Capítulo 3 

Cuando Robbie llegó a la puerta de la casa, sintió ganas de darse la vuelta y marcharse. Pero, entonces, recordó el rostro ilusionado de Kiefer y no pudo hacerlo. Sabía lo que era luchar para integrarse con la gente. Él había tenido siempre la misma sensación con sus propios hermanos.

Había tantos coches aparcados en los alrededores que casi podría haberse hecho una exposición. Los amigos de sus padres eran acaudalados como ellos, y no perdían la menor oportunidad para demostrarlo, ya fuera en los coches que se compraban o en los purasangres que adquirían.

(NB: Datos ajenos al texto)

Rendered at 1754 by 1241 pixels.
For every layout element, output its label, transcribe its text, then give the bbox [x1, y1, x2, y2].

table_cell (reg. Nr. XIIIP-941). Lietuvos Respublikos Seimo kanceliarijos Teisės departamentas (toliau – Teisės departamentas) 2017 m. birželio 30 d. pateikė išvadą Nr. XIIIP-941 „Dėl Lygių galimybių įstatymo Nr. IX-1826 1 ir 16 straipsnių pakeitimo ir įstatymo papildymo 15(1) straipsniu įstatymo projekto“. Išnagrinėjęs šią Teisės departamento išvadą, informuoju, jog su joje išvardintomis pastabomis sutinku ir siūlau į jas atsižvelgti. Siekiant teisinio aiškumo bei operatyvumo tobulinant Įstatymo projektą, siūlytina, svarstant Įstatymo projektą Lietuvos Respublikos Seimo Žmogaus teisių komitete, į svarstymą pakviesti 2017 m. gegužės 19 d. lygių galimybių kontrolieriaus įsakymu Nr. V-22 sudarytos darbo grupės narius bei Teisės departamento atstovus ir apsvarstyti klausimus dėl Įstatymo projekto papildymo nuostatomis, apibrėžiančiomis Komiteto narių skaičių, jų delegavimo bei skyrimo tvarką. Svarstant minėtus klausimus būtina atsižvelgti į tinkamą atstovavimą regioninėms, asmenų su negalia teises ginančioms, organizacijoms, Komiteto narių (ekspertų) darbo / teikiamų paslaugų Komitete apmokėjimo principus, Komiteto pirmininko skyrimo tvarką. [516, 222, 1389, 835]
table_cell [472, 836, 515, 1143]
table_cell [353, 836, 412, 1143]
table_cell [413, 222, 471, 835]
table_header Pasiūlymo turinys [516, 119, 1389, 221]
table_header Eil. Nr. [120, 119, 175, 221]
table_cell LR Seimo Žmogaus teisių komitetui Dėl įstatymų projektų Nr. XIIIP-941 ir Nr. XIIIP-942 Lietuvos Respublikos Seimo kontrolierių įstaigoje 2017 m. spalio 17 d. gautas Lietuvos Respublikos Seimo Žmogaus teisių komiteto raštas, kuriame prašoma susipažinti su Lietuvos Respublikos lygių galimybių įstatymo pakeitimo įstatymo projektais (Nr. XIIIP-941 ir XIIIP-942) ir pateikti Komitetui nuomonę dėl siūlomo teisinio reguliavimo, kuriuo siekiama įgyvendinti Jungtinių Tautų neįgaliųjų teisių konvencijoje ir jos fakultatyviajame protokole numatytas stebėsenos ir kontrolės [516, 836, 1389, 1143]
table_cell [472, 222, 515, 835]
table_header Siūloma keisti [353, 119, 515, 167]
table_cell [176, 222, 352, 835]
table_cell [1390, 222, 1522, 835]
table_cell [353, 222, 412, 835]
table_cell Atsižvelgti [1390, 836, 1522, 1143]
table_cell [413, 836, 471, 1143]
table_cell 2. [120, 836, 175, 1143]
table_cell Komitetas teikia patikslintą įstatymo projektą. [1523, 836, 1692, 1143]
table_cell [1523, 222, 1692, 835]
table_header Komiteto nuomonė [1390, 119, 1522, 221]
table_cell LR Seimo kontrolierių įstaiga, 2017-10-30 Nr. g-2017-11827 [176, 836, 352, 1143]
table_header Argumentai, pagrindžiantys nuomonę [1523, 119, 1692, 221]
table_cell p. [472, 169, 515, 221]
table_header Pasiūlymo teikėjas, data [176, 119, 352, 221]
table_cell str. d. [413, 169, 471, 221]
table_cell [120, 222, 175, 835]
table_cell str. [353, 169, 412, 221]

Señorito Robbie, qué alegría verlo, no sabíamos si lo veríamos por aquí esta noche —dijo Betsy Fuller, una de las criadas de los Preston, abriendo la puerta vestida con el mismo uniforme sencillo de siempre, un uniforme que, en realidad, ocultaba la privilegiada posición económica de aquella mujer, que llevaba años trabajando en una de las casas más grandes del estado. 

Betsy siempre había hecho gala de una gran diplomacia. A pesar de todo el tiempo que llevaba al servicio de su familia, nunca había hecho el menor intento de inmiscuirse en los asuntos de los Preston. En lo que tenía que ver con Robbie, nunca había hecho comentario alguno sobre sus intermitentes ausencias. Siempre tenía una sonrisa en los labios y los brazos abiertos para cualquiera que llamara a la puerta de los Preston, y Robbie le tenía mucho cariño por todo ello.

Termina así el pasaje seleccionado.